== Data for the task

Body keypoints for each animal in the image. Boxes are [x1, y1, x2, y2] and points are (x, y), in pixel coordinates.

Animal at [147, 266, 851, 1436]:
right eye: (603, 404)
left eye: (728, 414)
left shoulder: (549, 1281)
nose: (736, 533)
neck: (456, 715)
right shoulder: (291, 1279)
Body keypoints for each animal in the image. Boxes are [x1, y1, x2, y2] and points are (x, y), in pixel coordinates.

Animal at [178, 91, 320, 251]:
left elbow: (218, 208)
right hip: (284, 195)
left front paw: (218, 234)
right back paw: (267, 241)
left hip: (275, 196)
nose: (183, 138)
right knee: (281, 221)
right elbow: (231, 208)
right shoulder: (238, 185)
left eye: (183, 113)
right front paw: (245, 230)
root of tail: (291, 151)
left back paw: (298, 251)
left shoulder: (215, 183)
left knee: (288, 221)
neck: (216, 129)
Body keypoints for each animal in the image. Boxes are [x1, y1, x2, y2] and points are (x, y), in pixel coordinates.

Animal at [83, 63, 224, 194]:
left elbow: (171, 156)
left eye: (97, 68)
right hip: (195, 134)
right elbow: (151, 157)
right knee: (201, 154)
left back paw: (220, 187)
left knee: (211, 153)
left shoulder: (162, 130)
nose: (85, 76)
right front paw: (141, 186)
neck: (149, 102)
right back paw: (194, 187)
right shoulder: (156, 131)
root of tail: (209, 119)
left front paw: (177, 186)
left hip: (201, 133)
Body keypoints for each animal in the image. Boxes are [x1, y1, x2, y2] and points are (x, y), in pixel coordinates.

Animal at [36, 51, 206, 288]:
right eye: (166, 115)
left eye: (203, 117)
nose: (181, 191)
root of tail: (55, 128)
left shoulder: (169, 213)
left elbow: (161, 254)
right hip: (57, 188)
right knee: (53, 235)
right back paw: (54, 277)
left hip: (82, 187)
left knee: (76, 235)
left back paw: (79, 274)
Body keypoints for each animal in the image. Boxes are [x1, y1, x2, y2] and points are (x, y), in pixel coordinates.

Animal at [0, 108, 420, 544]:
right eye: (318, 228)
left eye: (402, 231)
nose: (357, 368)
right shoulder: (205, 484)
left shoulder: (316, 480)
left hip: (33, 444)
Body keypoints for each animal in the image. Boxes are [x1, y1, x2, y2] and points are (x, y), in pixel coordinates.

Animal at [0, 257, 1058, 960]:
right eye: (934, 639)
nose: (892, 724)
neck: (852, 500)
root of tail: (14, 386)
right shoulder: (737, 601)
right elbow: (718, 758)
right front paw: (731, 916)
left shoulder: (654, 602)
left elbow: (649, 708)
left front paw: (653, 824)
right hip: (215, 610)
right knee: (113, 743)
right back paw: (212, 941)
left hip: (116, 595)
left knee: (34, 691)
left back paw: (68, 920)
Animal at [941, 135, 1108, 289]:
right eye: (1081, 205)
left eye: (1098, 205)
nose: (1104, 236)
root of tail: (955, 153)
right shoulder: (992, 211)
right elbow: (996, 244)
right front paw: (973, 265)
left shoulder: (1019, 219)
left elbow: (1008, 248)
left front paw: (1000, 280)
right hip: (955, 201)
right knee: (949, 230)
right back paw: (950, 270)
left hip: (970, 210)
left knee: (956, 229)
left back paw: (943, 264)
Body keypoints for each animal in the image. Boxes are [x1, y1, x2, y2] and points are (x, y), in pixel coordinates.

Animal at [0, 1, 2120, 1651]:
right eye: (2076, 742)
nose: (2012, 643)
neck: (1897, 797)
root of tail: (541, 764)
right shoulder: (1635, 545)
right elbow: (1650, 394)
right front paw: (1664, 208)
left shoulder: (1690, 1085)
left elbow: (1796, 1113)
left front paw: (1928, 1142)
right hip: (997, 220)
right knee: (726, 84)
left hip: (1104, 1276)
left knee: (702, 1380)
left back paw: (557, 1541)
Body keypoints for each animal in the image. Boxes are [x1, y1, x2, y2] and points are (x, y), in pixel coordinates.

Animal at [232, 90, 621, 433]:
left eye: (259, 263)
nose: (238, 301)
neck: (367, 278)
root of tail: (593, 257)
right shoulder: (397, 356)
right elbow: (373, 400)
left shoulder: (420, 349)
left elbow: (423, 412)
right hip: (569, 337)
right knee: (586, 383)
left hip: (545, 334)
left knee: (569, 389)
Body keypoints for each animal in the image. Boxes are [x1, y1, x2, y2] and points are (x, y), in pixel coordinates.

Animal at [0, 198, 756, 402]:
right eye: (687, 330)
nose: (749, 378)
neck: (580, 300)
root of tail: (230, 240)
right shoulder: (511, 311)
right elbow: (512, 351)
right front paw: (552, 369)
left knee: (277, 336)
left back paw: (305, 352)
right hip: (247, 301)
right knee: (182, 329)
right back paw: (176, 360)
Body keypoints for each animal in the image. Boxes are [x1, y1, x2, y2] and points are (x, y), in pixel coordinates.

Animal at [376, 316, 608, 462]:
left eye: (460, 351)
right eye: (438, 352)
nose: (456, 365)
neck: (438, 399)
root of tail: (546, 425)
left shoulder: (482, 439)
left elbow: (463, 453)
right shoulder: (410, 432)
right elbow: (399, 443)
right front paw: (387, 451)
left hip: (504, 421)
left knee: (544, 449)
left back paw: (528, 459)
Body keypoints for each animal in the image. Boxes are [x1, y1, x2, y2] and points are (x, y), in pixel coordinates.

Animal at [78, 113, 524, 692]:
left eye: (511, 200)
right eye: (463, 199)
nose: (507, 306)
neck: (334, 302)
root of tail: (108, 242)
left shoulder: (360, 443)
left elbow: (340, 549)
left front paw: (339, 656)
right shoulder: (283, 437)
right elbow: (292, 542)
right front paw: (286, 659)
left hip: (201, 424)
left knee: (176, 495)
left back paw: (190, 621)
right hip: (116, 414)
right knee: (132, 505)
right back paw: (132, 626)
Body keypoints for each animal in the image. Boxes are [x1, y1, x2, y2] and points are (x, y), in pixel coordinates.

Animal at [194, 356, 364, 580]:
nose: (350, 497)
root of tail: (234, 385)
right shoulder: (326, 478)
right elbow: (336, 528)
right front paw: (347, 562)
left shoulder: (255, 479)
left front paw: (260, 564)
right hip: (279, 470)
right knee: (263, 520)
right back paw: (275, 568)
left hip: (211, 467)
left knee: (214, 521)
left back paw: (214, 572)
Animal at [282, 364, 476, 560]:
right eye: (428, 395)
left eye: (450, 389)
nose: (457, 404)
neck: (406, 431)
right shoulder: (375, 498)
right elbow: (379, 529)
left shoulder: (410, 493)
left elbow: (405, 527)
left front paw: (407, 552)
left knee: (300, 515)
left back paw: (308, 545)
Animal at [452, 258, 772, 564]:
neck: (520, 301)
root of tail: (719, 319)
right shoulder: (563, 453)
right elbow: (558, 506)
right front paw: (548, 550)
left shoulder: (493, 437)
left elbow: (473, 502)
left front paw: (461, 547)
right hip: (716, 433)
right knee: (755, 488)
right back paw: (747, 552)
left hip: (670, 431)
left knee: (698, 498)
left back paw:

====

Work to complete » The reply should consist solely of the lines above from the one that has "left back paw: (68, 920)" through the one that has "left back paw: (557, 1541)", reproduced exactly.

Written solution »
left back paw: (68, 920)
Animal at [941, 135, 1108, 289]:
right eye: (1081, 205)
left eye: (1098, 205)
nose: (1104, 236)
root of tail: (955, 153)
right shoulder: (992, 211)
right elbow: (996, 244)
right front paw: (973, 265)
left shoulder: (1019, 219)
left elbow: (1008, 248)
left front paw: (1000, 280)
right hip: (955, 201)
right knee: (949, 230)
right back paw: (950, 270)
left hip: (970, 210)
left knee: (956, 229)
left back paw: (943, 264)
Body keypoints for each animal in the image. Boxes are [x1, y1, x2, y2] and points are (x, y), in pixel coordinates.

Animal at [0, 1, 2120, 1651]:
right eye: (2076, 742)
nose: (2012, 643)
neck: (1897, 797)
root of tail: (541, 764)
right shoulder: (1635, 545)
right elbow: (1650, 394)
right front paw: (1664, 208)
left shoulder: (1690, 1085)
left elbow: (1796, 1113)
left front paw: (1928, 1142)
right hip: (997, 220)
right knee: (726, 84)
left hip: (1104, 1276)
left knee: (702, 1380)
left back paw: (557, 1541)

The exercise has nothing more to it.